The Cockburn Scale is a method for classifying how much ProcessCeremony a project requires based on its criticality and size.
"Criticality" is defined by the sentence "A defect could cause loss of ":
- Life (L)
- Essential money (E)
- Discretionary money (D)
- Comfort (C)
"Size" is defined as the size of the development staff:
- 1-6 (6)
- 7-20 (20)
- 21-40 (40)
- 41-100 (100)
- (extends arbitrarily)
So a two-person, life-critical project is given the rating L6, and a ten-person project that could potentially cause tangible monetary loss but not enough to jeopardize the organization is a D20.
The scale was presented in AlistairCockburn's book AgileSoftwareDevelopment.
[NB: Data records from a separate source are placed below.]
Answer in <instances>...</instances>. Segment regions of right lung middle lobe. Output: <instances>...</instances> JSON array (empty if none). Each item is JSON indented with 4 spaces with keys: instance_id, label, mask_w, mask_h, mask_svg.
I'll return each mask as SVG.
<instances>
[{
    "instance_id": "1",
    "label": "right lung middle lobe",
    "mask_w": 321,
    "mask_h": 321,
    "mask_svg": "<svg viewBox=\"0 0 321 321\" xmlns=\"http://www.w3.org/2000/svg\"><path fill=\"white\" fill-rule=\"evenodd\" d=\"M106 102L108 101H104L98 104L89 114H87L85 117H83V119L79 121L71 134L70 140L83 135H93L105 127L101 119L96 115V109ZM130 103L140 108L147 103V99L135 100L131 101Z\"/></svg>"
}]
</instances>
Can we have some concrete examples of the differences between E and D? From a business case point of view, all money is essential money. Depending on some of our customers, the project I am working on now could be classified as either E100 or D100. Perhaps I'm misinterpreting something? --SamuelFalvo
The difference is strictly in scale. If the magnitude of the loss is likely to cause the business to stop functioning, it's "essential". Otherwise, it's discretionary. A concrete example: if I run a small business that grosses $1M a year, and the failure would cause a 20% drop in revenue, that hurts a heck of a lot. On the other hand, if the failure precipitates a $120M liability lawsuit, that's fatal.